ZZZenagain · 20/05/2013 13:17

you ate late. I think we ate around 6pm

Toadinthehole · 20/05/2013 13:18

ZZZ

Very nice indeed, if done properly. Stodgy and horrid if done improperly. Suet is beef fat, so pretty unhealthy.

Here is an example: Sussex Pond. Line a bowl with suet pasty (suet + self-raising flour and milk). Take a whole lemon, prick it all over with a fork, and place in the bowl. Fill up the cavity with a mixture of butter and sugar (I add brandy too, when I have it). Seal it with a suet lid.

Steam for 4 hours.
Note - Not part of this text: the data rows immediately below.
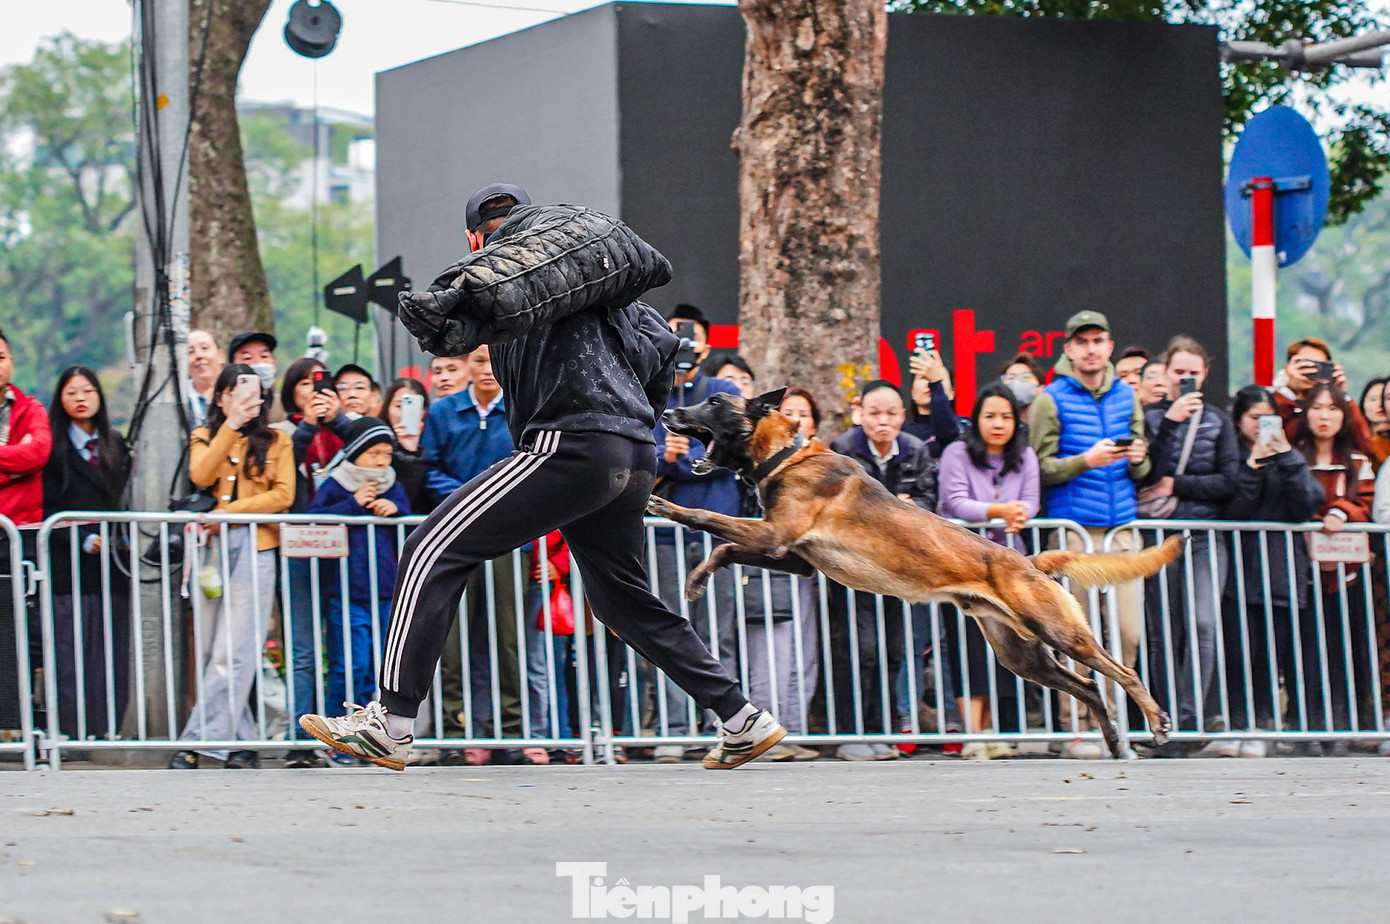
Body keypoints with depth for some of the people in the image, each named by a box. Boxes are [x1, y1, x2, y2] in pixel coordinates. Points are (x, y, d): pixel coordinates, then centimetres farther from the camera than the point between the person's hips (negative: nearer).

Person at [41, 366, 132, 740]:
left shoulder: (116, 445, 18)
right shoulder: (54, 446, 2)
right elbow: (48, 508, -5)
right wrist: (83, 540, -14)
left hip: (112, 562, 5)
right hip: (68, 562, -5)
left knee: (112, 649, 0)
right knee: (72, 649, -9)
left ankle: (108, 727, 2)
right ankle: (73, 729, -9)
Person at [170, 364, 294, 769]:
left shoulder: (276, 442, 11)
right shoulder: (205, 436, 15)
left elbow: (283, 495, 0)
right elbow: (201, 476, -5)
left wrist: (230, 510, -8)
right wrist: (231, 426, -11)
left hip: (255, 549, -2)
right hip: (211, 549, 2)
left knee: (233, 654, -11)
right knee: (209, 653, 0)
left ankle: (197, 744, -14)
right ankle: (242, 742, 8)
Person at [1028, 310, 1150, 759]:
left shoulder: (1125, 397, 15)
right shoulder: (1051, 399, 2)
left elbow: (1141, 473, 18)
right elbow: (1042, 468, -4)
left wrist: (1138, 460, -4)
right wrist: (1086, 460, -17)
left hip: (1121, 527, 4)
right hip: (1073, 527, -4)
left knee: (1128, 633, -1)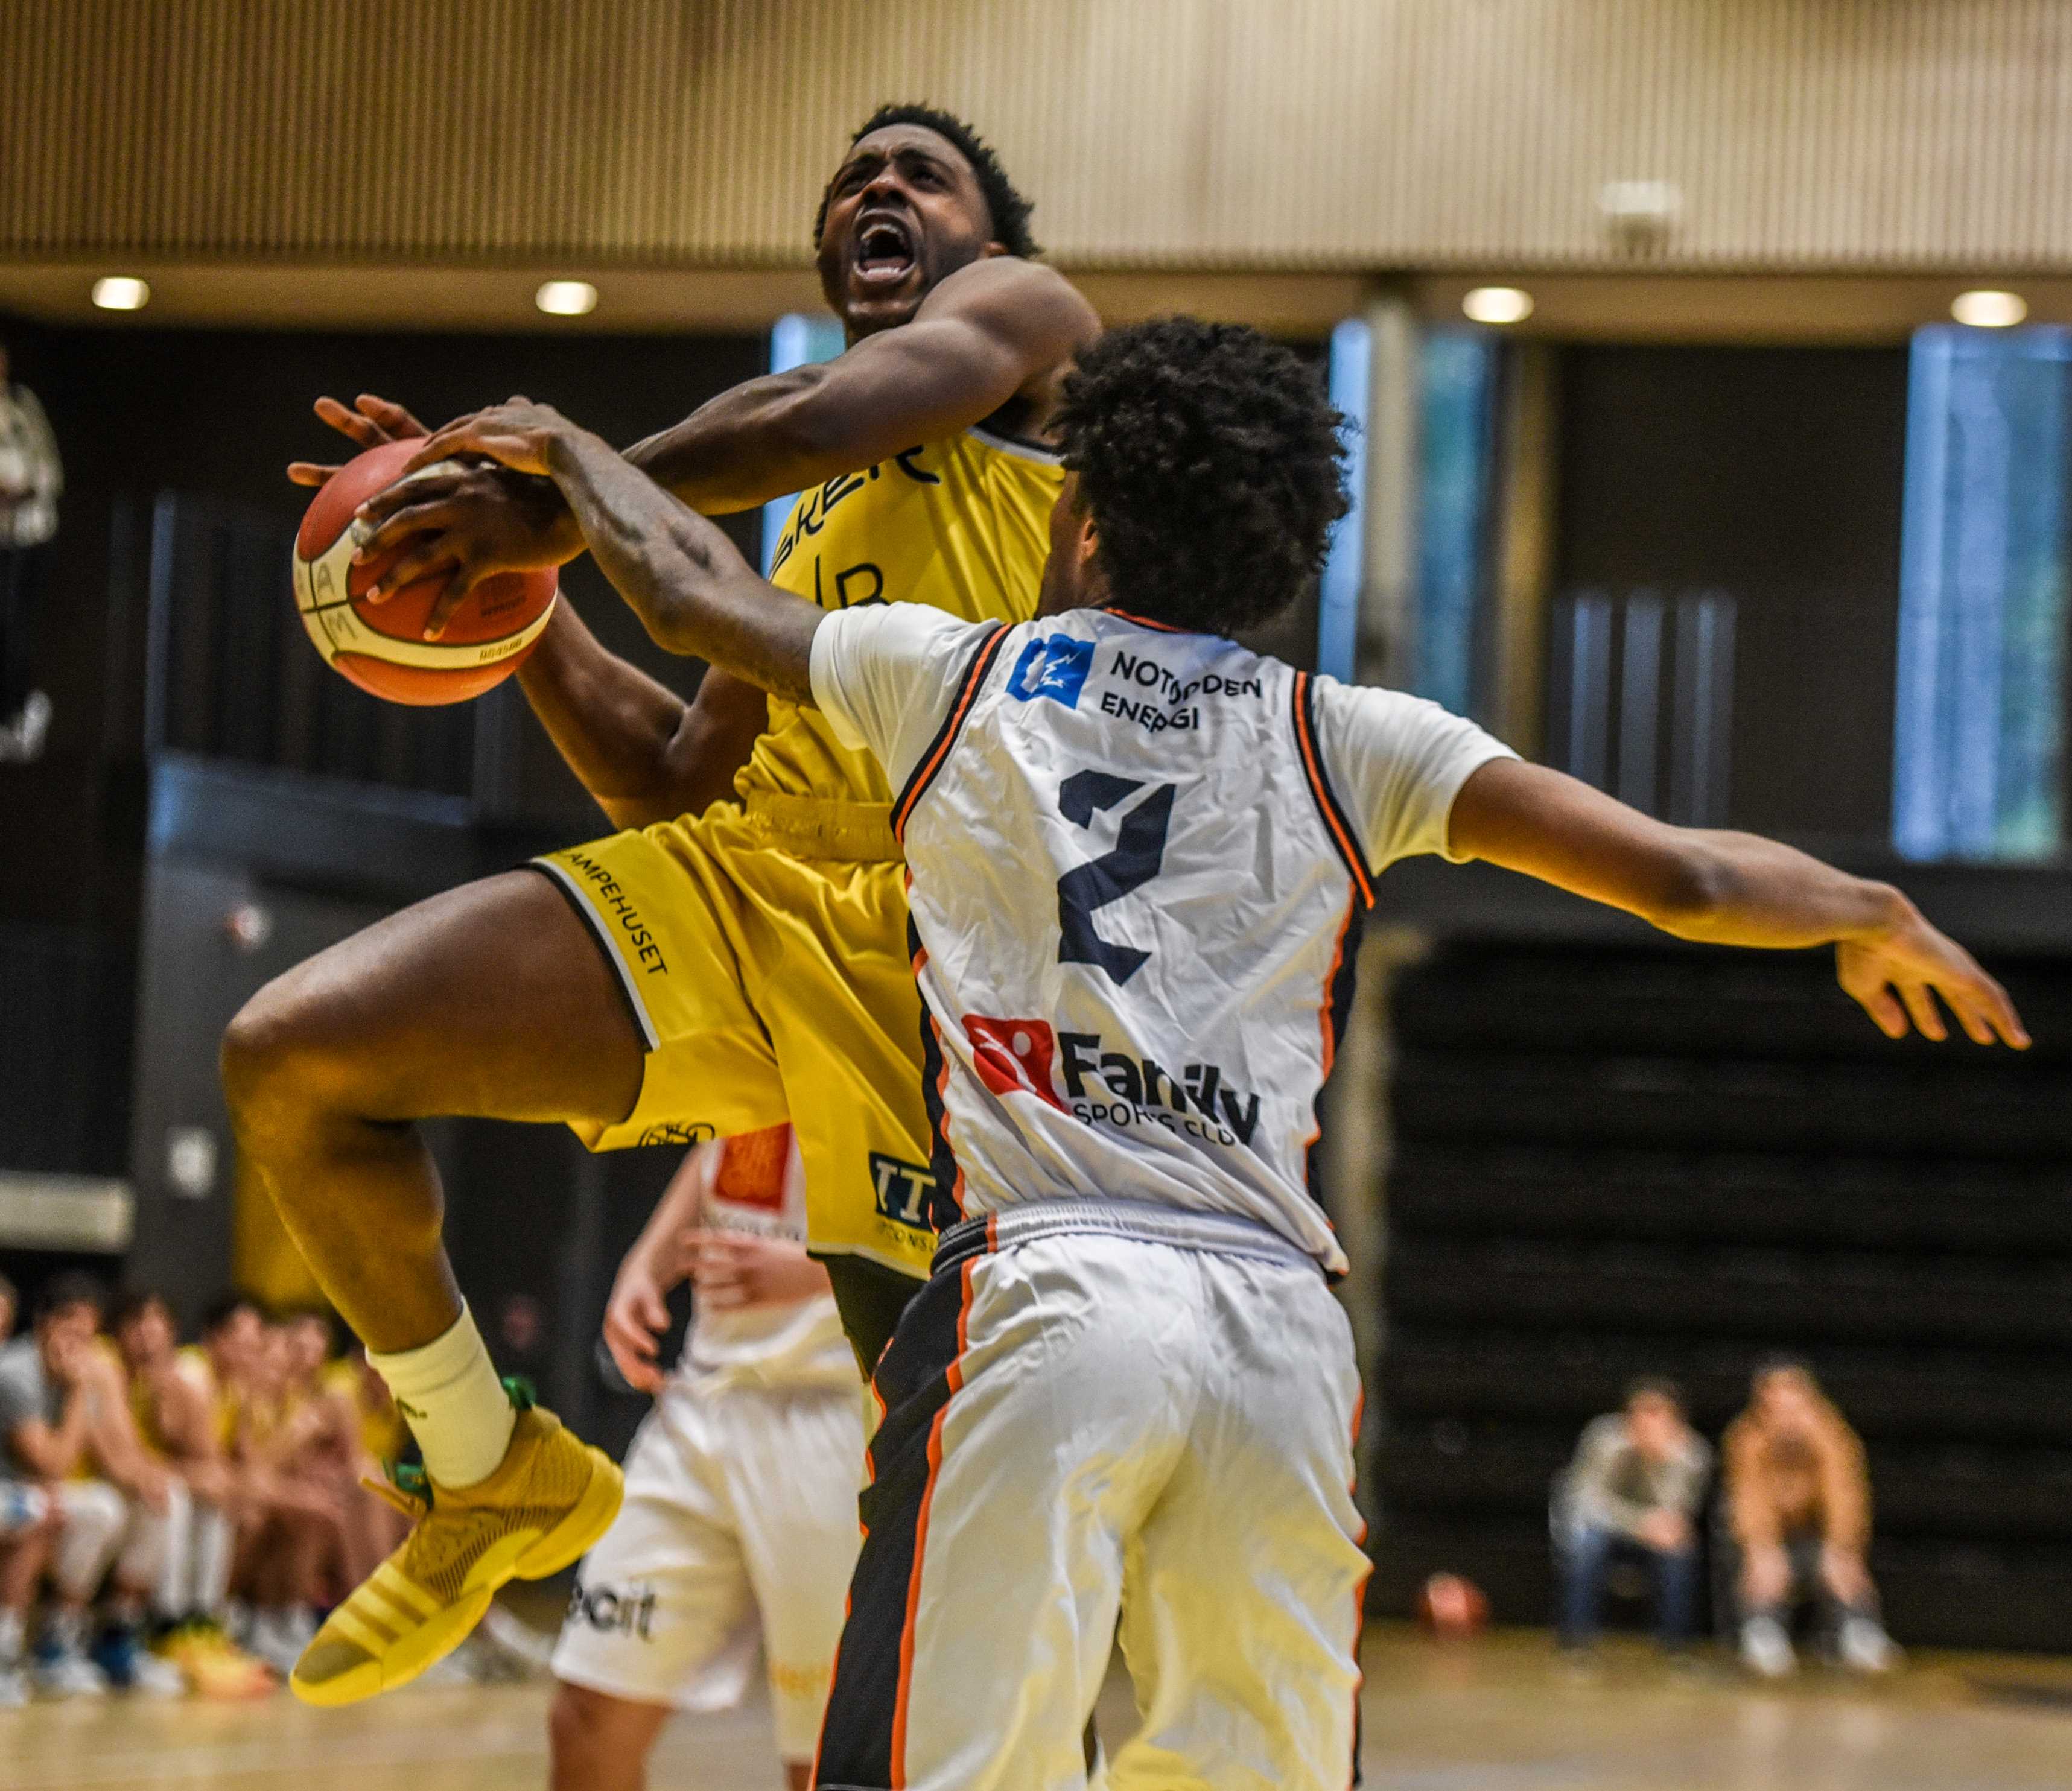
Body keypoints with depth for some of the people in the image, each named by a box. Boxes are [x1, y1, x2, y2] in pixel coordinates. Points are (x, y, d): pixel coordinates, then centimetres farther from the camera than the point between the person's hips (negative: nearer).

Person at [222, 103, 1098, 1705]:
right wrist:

I normally serve with ice cream, but custard is more traditional.

It is not a pudding to serve a cardiologist.

Toadinthehole · 20/05/2013 13:19

Also lardy cake. Does anyone make lardy cake, or has that been banned?

MrsKoala · 20/05/2013 13:21

yes ZZZ that was a big problem in my childhood. I was constantly hungry and tired. Mum didn't pick me up from the CM till 6.30 then was an hour bus journey home, then she started cooking from scratch. I used to fake being ill at school so i could have a nap in the nurses room. They didn't want to be 'one of those parents' who gave their children different meals or inferior food and thought we were more 'continental' and a bit cosmopolitan.

ZZZenagain · 20/05/2013 13:24

I'm going to try that thanks. What is a suet lid?